Research in general and the survey carried out during the preparation of the National Child Strategy reveal that children feel they should be consulted more often for their opinions and views. They also wish that adults would listen to them more when making decisions that concern them. Moreover, children do not enjoy equal opportunities for inclusion and there are clear disparities between different groups with some children being more excluded than others from their right to participate. Equal opportunities to participate is one of the cornerstones of the right to inclusion.
Consulting children in the drafting of bills
The goal of the National Child Strategy is to promote and strengthen children’s right to inclusion. The aim of the strategy is to make it an integral and automatic part of all decision-making and measures concerning children, whether directly or indirectly, to include and consult children in the process and to provide children with appropriate access to information.
So far, children have rarely been given the opportunity to be directly heard during the drafting of bills. Children and young people have been included in the consultations mainly in connection with the drafting of the Act on Early Childhood Education and Care, the act extending compulsory education and the Youth Act. However, there is growing interest towards children and young people’s views and opinions.
Children and young people have the knowledge and experience that adults easily overlook or have no access to. Therefore, there is the risk that the assessment of the impact of implemented or planned measures concerning children will be lacking in crucial insight. Yet the impact of the regulatory framework may be immediate and real on children and young people and their lives.
The inclusion pilot opens up ways to consulting children in the drafting of bills
In the child welfare inclusion pilot, child welfare clients will be consulted on the planned amendments to the Child Welfare Act. The consultation of the children on the amendments to legislation will take place simultaneously with the general round of consultation. The views of the young people consulted will be reported to the drafters of the bill.

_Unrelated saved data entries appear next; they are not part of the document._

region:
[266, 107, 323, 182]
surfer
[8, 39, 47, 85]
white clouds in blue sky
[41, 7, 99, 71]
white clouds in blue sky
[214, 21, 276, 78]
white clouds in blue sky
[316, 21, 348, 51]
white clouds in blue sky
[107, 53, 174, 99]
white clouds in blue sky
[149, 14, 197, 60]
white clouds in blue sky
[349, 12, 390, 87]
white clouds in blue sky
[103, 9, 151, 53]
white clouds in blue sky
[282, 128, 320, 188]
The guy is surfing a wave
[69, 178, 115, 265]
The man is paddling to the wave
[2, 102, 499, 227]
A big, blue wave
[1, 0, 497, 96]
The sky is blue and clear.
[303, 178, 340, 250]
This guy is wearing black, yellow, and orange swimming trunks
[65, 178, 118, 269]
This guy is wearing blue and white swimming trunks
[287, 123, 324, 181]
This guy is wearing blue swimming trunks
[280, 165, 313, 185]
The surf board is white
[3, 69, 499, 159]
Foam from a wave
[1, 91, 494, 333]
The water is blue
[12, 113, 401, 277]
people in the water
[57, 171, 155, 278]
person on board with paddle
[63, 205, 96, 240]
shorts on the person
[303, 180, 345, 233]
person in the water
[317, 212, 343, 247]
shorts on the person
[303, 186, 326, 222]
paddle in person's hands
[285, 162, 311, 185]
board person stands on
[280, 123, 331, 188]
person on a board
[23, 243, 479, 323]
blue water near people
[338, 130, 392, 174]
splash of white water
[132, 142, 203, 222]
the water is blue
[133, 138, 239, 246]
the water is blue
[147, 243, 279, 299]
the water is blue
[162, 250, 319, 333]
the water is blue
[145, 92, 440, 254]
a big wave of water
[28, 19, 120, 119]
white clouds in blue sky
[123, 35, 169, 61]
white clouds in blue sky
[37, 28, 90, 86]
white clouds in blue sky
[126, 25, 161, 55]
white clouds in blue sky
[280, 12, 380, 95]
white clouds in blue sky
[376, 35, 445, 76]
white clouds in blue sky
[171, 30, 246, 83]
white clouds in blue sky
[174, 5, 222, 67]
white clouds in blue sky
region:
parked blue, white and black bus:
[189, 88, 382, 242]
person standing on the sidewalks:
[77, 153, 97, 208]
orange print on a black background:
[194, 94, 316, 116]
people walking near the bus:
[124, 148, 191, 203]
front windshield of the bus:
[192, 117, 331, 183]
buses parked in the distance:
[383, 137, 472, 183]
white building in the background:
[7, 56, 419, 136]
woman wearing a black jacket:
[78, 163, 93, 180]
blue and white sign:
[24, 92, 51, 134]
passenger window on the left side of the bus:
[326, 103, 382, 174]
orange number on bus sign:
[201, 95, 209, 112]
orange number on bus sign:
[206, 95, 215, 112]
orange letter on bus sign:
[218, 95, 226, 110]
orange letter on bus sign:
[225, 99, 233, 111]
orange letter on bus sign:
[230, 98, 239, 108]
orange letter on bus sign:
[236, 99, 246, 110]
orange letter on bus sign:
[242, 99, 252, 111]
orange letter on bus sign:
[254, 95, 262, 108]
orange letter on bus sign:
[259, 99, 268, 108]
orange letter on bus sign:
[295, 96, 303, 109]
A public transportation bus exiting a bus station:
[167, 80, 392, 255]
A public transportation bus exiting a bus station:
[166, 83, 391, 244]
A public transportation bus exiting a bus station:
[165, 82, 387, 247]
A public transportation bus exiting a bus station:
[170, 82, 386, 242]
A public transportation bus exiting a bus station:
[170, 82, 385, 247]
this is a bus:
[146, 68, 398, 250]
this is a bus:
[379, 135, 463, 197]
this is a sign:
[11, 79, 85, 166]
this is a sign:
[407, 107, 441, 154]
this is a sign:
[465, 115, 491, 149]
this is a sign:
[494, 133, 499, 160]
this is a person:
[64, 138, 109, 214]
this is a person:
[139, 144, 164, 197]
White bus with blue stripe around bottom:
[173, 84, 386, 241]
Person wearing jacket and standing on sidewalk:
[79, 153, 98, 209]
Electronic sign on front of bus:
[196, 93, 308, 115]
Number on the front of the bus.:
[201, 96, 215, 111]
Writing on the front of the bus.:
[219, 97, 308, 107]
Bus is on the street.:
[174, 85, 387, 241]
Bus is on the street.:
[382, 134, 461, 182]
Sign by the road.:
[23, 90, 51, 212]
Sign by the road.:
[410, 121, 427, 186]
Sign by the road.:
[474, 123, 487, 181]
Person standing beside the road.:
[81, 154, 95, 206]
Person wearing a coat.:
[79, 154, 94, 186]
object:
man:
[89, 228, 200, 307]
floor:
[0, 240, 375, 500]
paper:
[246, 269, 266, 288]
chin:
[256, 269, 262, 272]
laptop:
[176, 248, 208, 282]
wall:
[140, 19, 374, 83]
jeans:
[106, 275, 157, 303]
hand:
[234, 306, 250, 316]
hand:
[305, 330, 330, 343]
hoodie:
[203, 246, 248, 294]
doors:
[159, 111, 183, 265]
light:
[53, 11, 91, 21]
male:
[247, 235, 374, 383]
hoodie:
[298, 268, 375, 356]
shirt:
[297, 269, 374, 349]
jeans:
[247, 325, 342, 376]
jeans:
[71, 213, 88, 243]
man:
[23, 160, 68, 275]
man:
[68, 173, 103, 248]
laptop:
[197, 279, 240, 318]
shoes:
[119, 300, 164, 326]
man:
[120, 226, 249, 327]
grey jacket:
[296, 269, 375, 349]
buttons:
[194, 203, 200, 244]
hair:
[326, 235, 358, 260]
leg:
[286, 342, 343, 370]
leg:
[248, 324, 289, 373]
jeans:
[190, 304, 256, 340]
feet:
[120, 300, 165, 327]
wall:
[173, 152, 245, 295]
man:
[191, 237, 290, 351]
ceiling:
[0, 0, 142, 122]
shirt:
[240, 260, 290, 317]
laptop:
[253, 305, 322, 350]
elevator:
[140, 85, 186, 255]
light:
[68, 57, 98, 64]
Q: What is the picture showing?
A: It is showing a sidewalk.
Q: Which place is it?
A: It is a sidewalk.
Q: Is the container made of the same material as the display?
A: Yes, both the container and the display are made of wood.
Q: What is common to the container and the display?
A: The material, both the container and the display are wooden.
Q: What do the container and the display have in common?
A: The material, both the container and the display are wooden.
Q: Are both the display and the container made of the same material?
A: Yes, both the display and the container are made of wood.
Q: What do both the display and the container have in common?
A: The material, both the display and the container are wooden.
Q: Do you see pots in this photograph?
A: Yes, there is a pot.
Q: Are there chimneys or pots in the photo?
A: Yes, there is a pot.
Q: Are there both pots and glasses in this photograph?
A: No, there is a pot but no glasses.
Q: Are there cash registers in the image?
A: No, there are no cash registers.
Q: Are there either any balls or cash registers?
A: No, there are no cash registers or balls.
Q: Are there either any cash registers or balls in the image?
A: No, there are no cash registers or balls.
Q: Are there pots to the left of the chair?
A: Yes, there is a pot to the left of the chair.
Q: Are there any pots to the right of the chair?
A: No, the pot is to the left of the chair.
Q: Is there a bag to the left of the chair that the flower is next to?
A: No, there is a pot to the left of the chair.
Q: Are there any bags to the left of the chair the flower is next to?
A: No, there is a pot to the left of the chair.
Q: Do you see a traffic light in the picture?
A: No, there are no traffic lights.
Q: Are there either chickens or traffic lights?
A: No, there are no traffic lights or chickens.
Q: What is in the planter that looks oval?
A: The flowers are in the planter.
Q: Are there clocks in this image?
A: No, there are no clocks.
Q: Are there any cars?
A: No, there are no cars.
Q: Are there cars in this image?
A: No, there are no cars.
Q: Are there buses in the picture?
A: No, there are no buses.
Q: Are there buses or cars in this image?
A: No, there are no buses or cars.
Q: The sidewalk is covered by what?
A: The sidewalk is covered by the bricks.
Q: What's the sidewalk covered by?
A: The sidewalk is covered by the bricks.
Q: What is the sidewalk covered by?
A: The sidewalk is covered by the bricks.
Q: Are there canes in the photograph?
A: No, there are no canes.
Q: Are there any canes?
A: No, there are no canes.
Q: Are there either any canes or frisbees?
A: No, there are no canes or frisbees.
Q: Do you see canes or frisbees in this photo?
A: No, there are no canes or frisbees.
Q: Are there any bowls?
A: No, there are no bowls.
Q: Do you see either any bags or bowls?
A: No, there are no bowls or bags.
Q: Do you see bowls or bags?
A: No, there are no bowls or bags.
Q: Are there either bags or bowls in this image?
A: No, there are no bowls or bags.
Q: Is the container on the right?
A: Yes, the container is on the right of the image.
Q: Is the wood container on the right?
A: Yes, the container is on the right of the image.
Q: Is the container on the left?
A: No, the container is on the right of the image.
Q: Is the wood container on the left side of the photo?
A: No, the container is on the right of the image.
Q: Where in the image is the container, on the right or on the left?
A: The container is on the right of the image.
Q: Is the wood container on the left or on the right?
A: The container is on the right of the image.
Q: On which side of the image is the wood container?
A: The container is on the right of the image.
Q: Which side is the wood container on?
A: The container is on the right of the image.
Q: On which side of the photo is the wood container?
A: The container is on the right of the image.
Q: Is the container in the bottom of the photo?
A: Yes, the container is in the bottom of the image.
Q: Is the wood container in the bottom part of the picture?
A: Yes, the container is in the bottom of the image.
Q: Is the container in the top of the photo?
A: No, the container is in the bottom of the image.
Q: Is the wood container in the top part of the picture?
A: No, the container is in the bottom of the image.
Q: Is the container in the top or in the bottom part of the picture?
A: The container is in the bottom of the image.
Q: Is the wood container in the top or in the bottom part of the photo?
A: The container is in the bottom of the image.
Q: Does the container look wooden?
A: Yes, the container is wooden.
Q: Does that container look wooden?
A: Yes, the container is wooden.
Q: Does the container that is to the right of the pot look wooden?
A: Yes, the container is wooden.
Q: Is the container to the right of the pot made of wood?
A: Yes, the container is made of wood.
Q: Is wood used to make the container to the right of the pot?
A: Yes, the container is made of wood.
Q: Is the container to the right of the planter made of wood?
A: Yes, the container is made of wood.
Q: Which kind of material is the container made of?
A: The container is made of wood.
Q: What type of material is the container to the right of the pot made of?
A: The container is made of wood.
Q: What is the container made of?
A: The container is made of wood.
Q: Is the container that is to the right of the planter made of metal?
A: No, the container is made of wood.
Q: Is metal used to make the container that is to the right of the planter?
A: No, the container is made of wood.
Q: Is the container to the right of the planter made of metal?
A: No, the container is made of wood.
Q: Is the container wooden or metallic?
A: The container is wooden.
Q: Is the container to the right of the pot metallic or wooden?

The working group for the inclusion pilot have prepared a summary in collaboration with young people on the content of the amendments under consultation. The drafters of the bill have been involved in the cooperation. The pilot has already produced valuable practical knowledge about working with young people. It has proved the expectation that young people are highly motivated to discuss the real impact of the current legislation and its possible amendments. Young people have also provided valuable feedback on how the consultations could be successfully organised in practice. Such feedback is essential as the processes adopted in the pilot and the experiences gained through them will be documented and analysed in a forthcoming publication.
Consulting children and young people as an interactive process
How successful the consultations are depends on how rewarding and engaging the actual situation is for children and young people. The consultation cannot be an adult-centred process and the methods must be genuinely collaborative and interactive. The way information is shared is also crucial: children and young people cannot be expected to contribute to something if they do not understand the overall context or how the matter at hand is interlinked with and affects other matters.